When the security team comes asking why subscription b7d3... exists and who authorised it, the answer is one URL: the merged PR. The PR contains the YAML, the three approvals, the pipeline run id, and the resulting subscription id. The Activity Log at the management group corroborates that the pipeline's identity (and only the pipeline's identity, with the smallest scope sufficient to do the work) acted on the management group. The conversation that used to take forty minutes of pulling screenshots from Service Now now takes one minute.

The Defender for Cloud secure score for vended subs is, by construction, identical across all forty-seven. We pulled the report after eight months. Every sub had the same baseline policies, the same Defender plans (modulated by sensitivity, as designed), the same NSG defaults, the same diagnostic settings pointing at the same Log Analytics workspace. Zero drift. The original audit finding (eight of eleven manually-vended subs had drift) became, on the next audit cycle, zero of forty-seven. That is the security argument for the work, and it landed.

Where we ended up

Forty-seven subscriptions in eight months. The pipeline has been run sixty-three times across that period; sixteen of those runs failed and rolled back cleanly, almost all of them on a Validate-stage rejection (wrong cost-centre code, region the team did not have hub capacity in, sensitivity classification that did not match the workload hint), which is exactly what the validation is for. Of the runs that passed Validate, only two failed downstream and both were on the propagation window before we added the polling step.

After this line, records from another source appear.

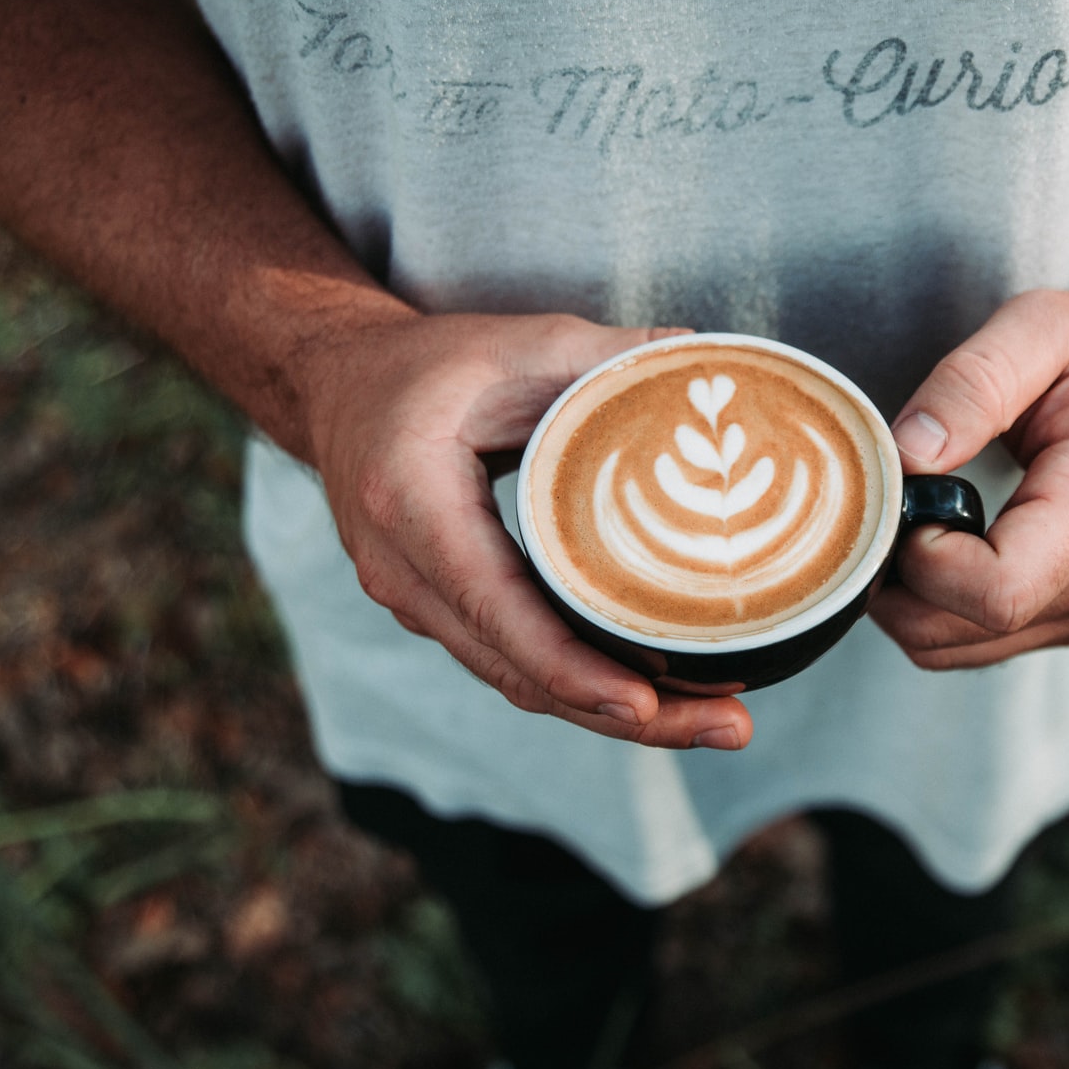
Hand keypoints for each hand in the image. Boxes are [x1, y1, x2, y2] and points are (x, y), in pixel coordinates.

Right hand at [300, 312, 753, 748]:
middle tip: (730, 726)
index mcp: (411, 501)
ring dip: (614, 712)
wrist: (338, 387)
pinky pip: (514, 663)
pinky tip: (663, 696)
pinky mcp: (440, 613)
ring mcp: (414, 603)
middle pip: (517, 669)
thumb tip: (709, 361)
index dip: (569, 665)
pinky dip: (583, 685)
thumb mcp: (519, 342)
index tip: (643, 702)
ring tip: (716, 722)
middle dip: (623, 712)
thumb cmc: (427, 364)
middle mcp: (402, 571)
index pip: (494, 607)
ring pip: (517, 680)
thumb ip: (611, 354)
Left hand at [869, 290, 1068, 667]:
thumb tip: (908, 453)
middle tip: (896, 503)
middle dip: (898, 579)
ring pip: (953, 650)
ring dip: (909, 596)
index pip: (997, 593)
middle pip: (959, 632)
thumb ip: (971, 382)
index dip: (925, 560)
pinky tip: (942, 543)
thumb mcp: (1044, 327)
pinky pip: (973, 644)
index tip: (914, 496)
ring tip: (918, 517)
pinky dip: (935, 606)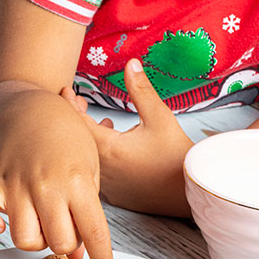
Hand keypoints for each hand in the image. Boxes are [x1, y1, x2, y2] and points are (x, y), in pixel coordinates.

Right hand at [0, 94, 113, 258]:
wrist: (34, 110)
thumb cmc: (67, 139)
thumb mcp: (90, 172)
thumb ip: (86, 214)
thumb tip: (79, 256)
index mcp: (78, 182)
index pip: (94, 232)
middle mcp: (48, 186)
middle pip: (60, 243)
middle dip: (67, 245)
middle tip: (68, 229)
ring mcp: (19, 186)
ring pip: (25, 239)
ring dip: (35, 240)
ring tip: (41, 226)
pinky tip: (1, 224)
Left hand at [71, 59, 193, 216]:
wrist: (192, 192)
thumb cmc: (178, 155)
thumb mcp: (160, 117)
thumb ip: (141, 90)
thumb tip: (131, 63)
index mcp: (108, 149)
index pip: (77, 123)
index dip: (68, 105)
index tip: (66, 91)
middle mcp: (101, 170)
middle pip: (78, 140)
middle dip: (78, 119)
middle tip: (80, 103)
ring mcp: (107, 186)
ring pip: (88, 158)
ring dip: (91, 138)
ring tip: (104, 123)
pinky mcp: (116, 195)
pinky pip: (99, 173)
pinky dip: (100, 156)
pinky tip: (115, 146)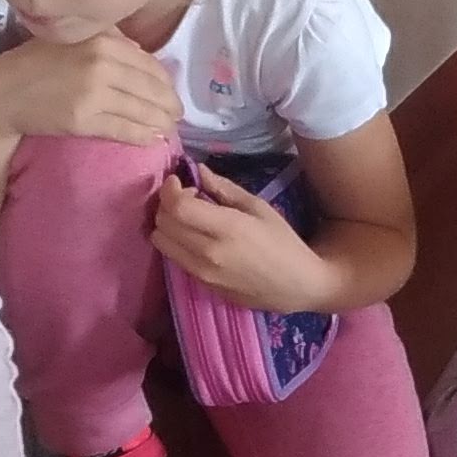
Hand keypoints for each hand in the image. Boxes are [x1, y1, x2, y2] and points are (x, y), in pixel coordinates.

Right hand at [0, 28, 182, 148]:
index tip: (171, 92)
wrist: (4, 92)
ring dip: (162, 123)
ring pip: (142, 111)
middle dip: (170, 105)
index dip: (166, 82)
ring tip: (169, 129)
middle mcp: (102, 64)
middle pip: (151, 89)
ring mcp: (95, 93)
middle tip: (177, 115)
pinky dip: (144, 136)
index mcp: (103, 40)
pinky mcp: (85, 120)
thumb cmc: (38, 62)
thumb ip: (110, 40)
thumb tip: (143, 57)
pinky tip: (154, 139)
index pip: (150, 65)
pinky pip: (125, 129)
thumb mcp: (75, 37)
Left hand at [153, 162, 334, 309]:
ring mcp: (202, 273)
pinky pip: (174, 258)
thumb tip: (199, 171)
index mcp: (226, 228)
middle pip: (162, 223)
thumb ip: (224, 188)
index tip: (178, 181)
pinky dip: (176, 242)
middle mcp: (208, 252)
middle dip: (167, 204)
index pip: (177, 206)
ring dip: (167, 225)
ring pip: (160, 242)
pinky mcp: (201, 285)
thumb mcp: (259, 208)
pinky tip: (196, 238)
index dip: (169, 189)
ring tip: (188, 219)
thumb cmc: (283, 242)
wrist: (296, 285)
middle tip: (187, 198)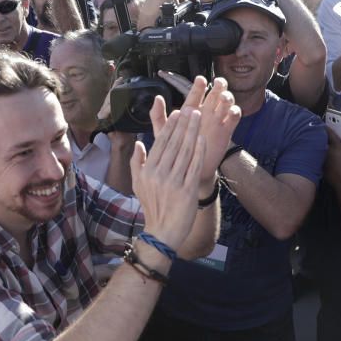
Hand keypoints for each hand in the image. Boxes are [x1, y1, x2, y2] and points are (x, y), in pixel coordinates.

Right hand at [131, 99, 205, 250]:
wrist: (163, 232)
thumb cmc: (151, 206)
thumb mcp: (137, 184)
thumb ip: (137, 162)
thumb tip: (139, 143)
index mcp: (148, 170)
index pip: (161, 143)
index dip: (171, 126)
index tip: (178, 113)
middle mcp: (160, 174)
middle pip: (175, 144)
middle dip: (184, 124)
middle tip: (192, 109)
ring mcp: (174, 183)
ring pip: (185, 152)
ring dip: (193, 132)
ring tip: (199, 118)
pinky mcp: (187, 191)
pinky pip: (194, 167)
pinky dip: (199, 152)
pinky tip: (203, 139)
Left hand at [157, 73, 240, 191]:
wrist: (188, 170)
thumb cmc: (173, 150)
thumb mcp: (163, 132)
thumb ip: (158, 115)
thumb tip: (157, 97)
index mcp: (190, 110)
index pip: (195, 93)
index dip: (198, 86)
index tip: (200, 80)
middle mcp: (205, 112)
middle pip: (214, 93)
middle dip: (218, 85)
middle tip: (218, 83)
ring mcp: (217, 120)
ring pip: (226, 102)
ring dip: (227, 96)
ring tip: (224, 98)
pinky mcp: (226, 130)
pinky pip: (234, 117)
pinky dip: (235, 111)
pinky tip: (232, 111)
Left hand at [323, 128, 340, 188]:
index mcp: (336, 145)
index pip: (329, 133)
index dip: (325, 127)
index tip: (322, 123)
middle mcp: (327, 150)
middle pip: (321, 140)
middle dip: (320, 136)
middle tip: (318, 132)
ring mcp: (322, 157)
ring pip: (318, 148)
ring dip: (318, 145)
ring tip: (316, 142)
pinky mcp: (319, 165)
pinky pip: (317, 157)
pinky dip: (317, 155)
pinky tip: (317, 155)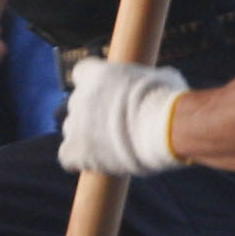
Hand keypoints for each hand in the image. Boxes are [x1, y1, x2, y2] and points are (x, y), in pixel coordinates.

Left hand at [59, 59, 186, 178]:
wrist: (164, 129)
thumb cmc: (168, 102)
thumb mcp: (162, 78)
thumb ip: (148, 79)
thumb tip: (160, 81)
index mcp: (96, 74)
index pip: (82, 73)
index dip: (95, 84)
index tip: (108, 93)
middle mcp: (80, 97)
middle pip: (77, 104)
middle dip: (93, 112)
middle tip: (116, 124)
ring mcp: (75, 124)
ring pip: (70, 129)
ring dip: (85, 136)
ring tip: (110, 146)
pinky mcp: (76, 151)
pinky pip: (66, 156)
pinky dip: (78, 160)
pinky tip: (96, 162)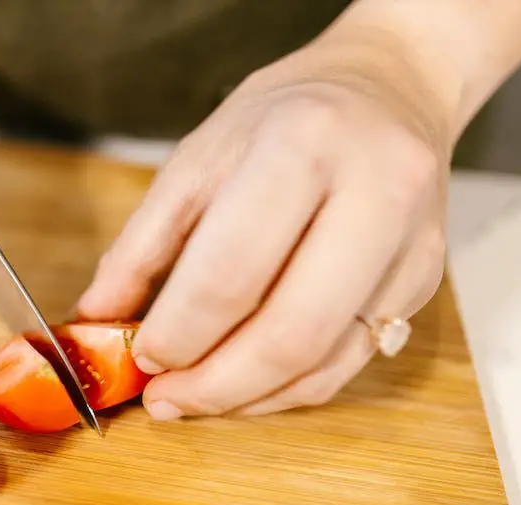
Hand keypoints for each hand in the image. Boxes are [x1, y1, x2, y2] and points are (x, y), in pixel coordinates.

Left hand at [75, 31, 453, 420]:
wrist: (388, 88)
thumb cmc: (282, 118)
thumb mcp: (197, 160)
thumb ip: (142, 245)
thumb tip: (96, 321)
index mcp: (302, 148)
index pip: (232, 271)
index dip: (179, 332)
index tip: (141, 357)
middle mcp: (375, 197)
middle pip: (291, 332)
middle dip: (214, 384)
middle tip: (164, 400)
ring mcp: (410, 246)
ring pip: (325, 361)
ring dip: (247, 398)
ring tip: (192, 397)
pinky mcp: (424, 281)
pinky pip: (349, 362)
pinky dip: (285, 390)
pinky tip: (242, 387)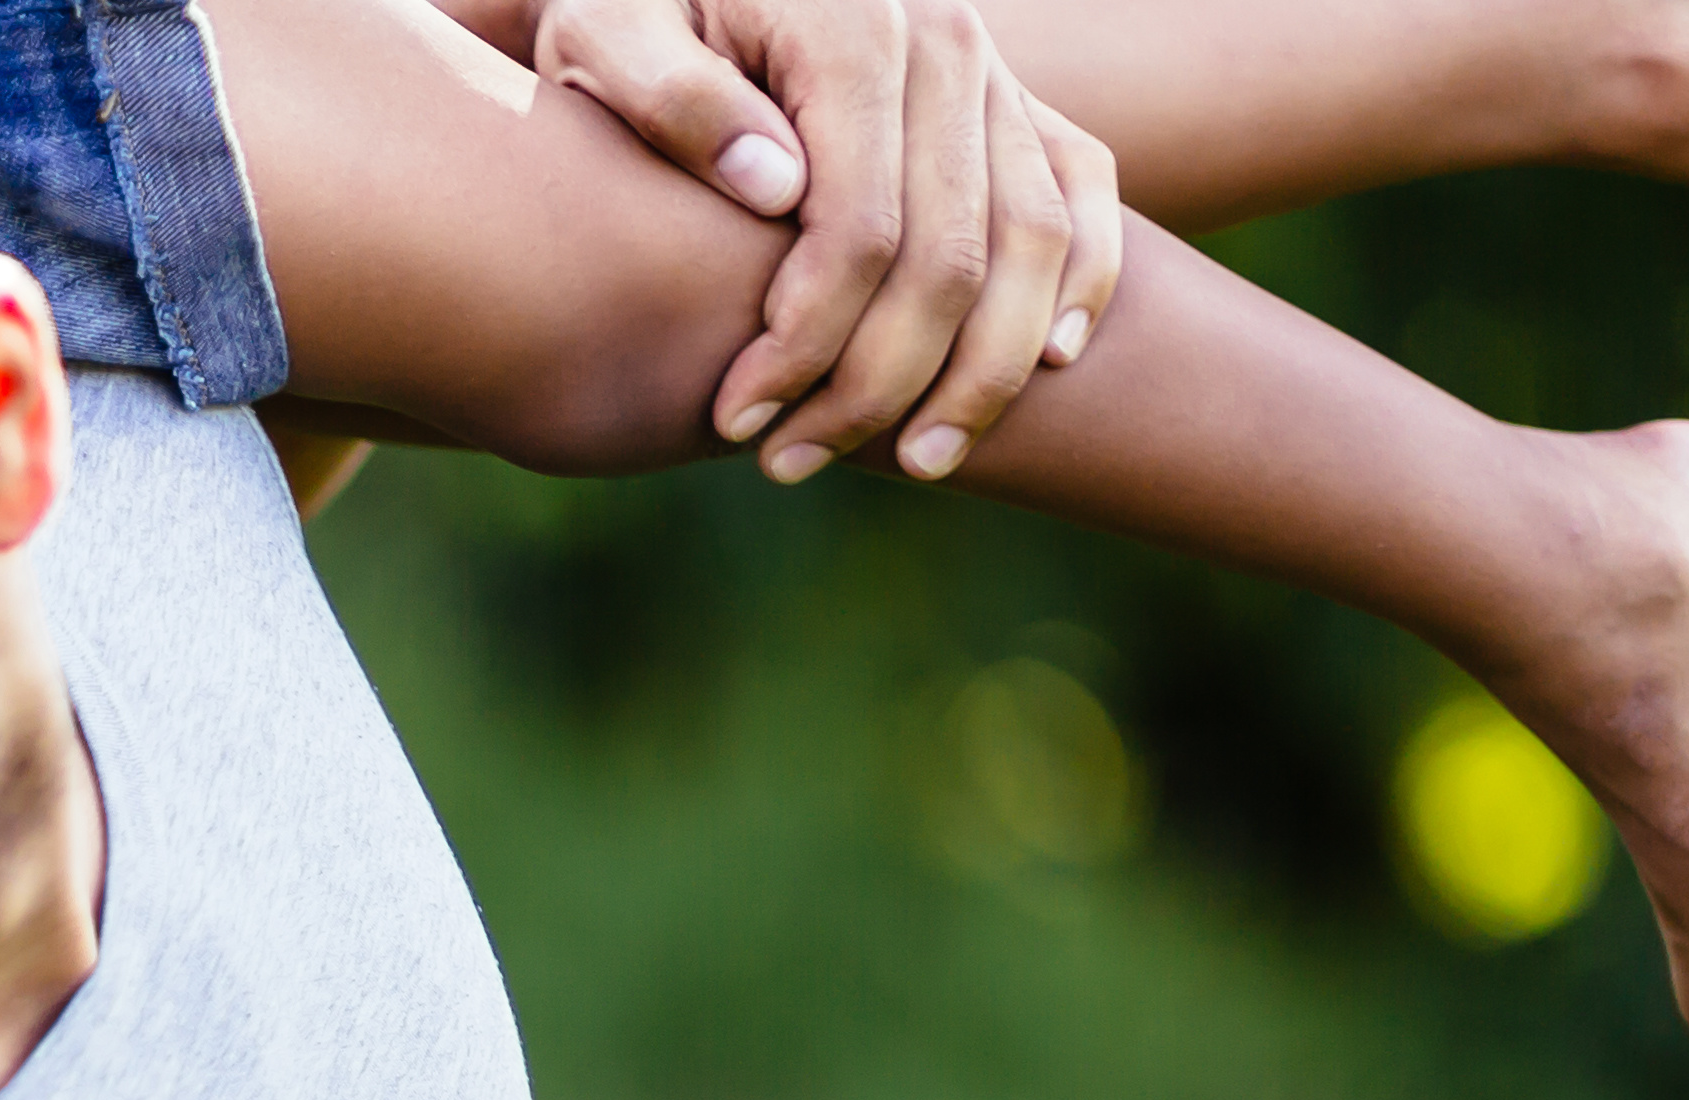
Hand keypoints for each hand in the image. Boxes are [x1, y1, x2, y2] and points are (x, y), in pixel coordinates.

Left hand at [530, 0, 1125, 486]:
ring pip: (1034, 240)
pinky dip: (1081, 279)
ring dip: (983, 371)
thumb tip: (774, 187)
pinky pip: (1081, 190)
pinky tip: (1044, 365)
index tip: (736, 418)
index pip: (858, 226)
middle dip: (877, 382)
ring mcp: (991, 75)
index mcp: (852, 28)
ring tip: (916, 462)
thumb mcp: (606, 36)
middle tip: (789, 464)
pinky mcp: (1013, 103)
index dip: (806, 340)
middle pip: (951, 252)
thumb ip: (673, 99)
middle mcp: (945, 45)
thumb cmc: (631, 12)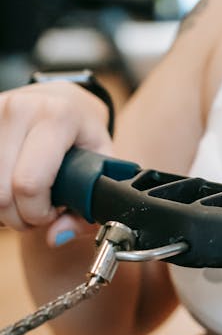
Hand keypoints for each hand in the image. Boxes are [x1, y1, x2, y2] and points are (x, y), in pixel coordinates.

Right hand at [0, 82, 112, 240]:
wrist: (59, 98)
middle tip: (36, 212)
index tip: (52, 213)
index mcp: (57, 117)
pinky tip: (8, 187)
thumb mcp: (99, 164)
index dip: (38, 213)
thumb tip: (58, 236)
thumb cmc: (81, 134)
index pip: (30, 184)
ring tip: (22, 199)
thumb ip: (87, 207)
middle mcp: (20, 109)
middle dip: (18, 216)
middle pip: (1, 193)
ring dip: (2, 208)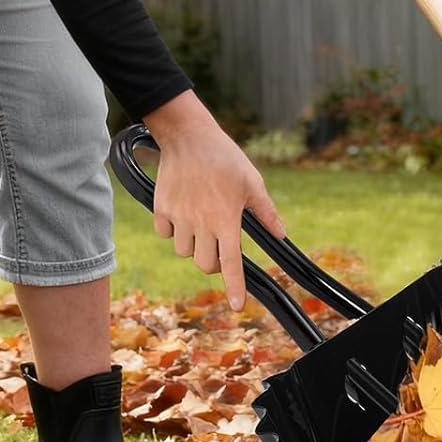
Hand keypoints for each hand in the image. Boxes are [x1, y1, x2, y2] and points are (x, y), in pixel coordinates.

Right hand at [144, 102, 285, 311]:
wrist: (188, 136)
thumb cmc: (224, 157)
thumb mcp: (252, 182)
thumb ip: (265, 211)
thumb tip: (280, 234)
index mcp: (226, 219)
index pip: (231, 263)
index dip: (234, 287)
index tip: (236, 305)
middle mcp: (201, 223)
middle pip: (205, 263)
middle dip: (213, 260)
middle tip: (219, 244)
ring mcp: (179, 217)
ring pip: (184, 250)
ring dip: (193, 244)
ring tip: (200, 220)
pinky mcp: (161, 208)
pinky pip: (165, 232)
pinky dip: (173, 229)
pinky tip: (182, 210)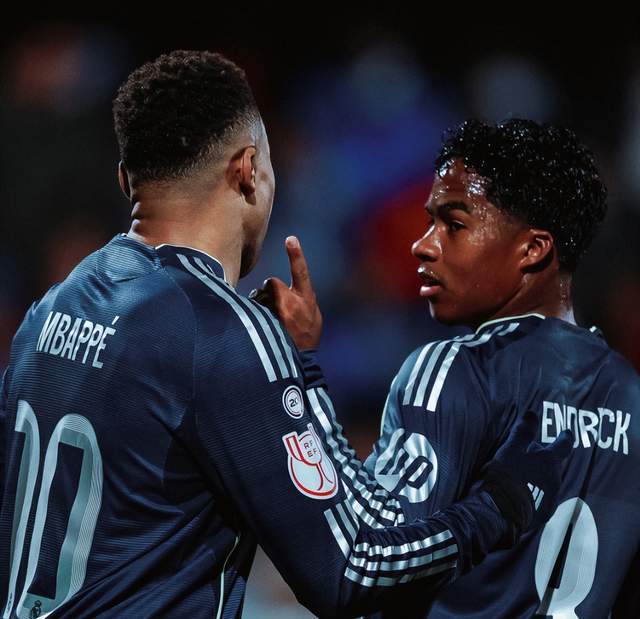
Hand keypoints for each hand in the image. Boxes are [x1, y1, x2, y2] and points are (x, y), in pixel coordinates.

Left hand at [249, 236, 322, 349]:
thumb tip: (287, 292)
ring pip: (260, 298)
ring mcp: (277, 313)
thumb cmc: (306, 339)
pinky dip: (252, 317)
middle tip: (273, 312)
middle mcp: (293, 302)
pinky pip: (253, 310)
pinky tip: (259, 329)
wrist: (301, 362)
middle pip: (271, 284)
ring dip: (260, 307)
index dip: (296, 254)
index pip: (301, 272)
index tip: (290, 238)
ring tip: (269, 325)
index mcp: (307, 299)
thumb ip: (302, 302)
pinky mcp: (264, 321)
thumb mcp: (313, 318)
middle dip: (268, 293)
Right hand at [478, 410, 572, 532]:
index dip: (565, 437)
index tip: (567, 432)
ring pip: (547, 482)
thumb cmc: (506, 477)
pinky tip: (518, 492)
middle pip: (552, 466)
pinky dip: (533, 491)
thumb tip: (532, 414)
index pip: (563, 446)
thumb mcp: (511, 450)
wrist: (499, 513)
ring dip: (537, 476)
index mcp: (549, 464)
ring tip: (519, 474)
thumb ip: (523, 433)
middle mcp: (555, 483)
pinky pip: (540, 498)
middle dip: (542, 459)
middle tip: (526, 453)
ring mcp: (549, 501)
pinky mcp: (540, 516)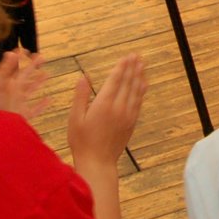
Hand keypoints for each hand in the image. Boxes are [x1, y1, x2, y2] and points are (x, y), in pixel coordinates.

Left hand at [0, 49, 50, 121]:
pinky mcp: (22, 116)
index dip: (20, 58)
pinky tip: (49, 99)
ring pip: (29, 91)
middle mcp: (11, 92)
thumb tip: (10, 52)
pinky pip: (34, 109)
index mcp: (5, 84)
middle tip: (41, 57)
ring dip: (38, 82)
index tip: (27, 50)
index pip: (14, 68)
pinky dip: (43, 104)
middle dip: (32, 66)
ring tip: (46, 74)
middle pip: (24, 77)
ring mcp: (17, 104)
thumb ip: (4, 69)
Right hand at [67, 54, 147, 172]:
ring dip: (139, 76)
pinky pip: (138, 102)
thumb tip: (83, 77)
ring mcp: (127, 115)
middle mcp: (118, 108)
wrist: (98, 163)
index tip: (126, 56)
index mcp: (103, 104)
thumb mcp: (75, 118)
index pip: (115, 80)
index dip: (121, 67)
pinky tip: (143, 84)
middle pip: (128, 82)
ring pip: (135, 91)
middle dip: (132, 67)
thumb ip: (81, 96)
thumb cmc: (82, 142)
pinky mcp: (131, 122)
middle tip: (136, 55)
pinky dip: (141, 91)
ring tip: (142, 64)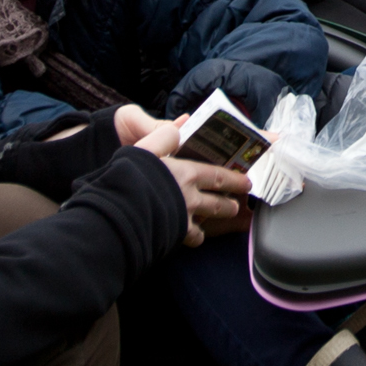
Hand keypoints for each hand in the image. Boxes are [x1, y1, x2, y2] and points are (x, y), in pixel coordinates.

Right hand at [115, 107, 256, 236]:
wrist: (121, 212)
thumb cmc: (130, 177)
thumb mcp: (144, 147)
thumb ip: (163, 136)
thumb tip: (179, 127)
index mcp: (185, 173)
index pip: (217, 174)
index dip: (233, 177)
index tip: (244, 179)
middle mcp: (190, 197)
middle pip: (219, 200)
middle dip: (231, 200)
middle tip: (239, 202)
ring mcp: (185, 218)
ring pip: (209, 220)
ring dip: (220, 217)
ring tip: (227, 215)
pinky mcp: (177, 235)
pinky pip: (194, 238)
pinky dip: (197, 237)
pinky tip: (196, 235)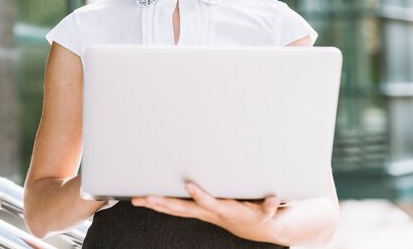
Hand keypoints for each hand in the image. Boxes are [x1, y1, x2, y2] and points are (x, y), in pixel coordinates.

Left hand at [131, 182, 282, 242]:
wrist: (252, 228)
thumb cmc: (258, 215)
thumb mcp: (267, 212)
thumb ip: (270, 206)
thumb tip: (274, 199)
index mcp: (223, 210)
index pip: (210, 203)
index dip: (200, 195)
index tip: (189, 184)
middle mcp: (207, 213)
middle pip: (183, 209)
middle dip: (164, 203)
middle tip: (147, 197)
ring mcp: (199, 213)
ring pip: (174, 209)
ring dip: (155, 204)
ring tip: (137, 199)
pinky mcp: (195, 211)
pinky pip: (174, 208)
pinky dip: (160, 204)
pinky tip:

The platform team's calendar time on subscription provisioning, measured by ticket-handling hours: previously about twelve hours a week across four engineers. Currently about ninety minutes a month, almost all of which is the rare PR that needs a real conversation about whether a team should really have a Spoke-Public tier. That is a labour reduction of more than ninety-five percent. The four engineers spent the recovered time building the audit-fix pipeline that turns Defender findings into PRs against the relevant team's repo, which is its own write-up.

The product teams' calendar time on getting a subscription, end to end: previously about fourteen working days, now nine minutes for the pipeline plus however long it takes to gather three approvals on the PR (currently a forty-minute median). That ratio is the part of this I think about most. The work we eliminated was not the platform team's work; it was the requesting team's wait. Every product team that uses a vended sub got their two weeks back. The org has roughly thirty active product teams; conservatively, that is sixty team-weeks reclaimed per year. That is the size of a small product line, recovered from a single platform investment.

The reflective part: the easy story to tell is "we wrote a pipeline, it saved time, here are the metrics." The harder, truer story is that the form was the bottleneck, not the work. Subscription provisioning is not actually difficult. The Bicep that stamps a landing zone is two hundred lines. The pipeline is four stages. The federated credential dance is forty seconds of script. None of these are hard problems. What was hard was making the request into a software artifact (a PR) rather than a human-routed ticket. Once it was a PR, the obvious thing to do was run a pipeline against it, and the obvious place to deposit the answer was a Teams message. The hardness was organisational, not technical. The pipeline is the artefact; the artefact people will read is this article. But the actual product is the PR template. Without it, the pipeline would be a faster ticket. With it, the pipeline is a self-service product.

If I had to do this work again on a fresh org, I would start with the PR template before I wrote a single line of Bicep. The validation rules in Stage 1 are the part that prevents the new world from drifting back toward the old one. The Bicep is replaceable; the YAML schema is the contract. The pipeline implements the contract; the team implements the pipeline. As long as the contract is enforced, the rest is plumbing, and plumbing is the easy part.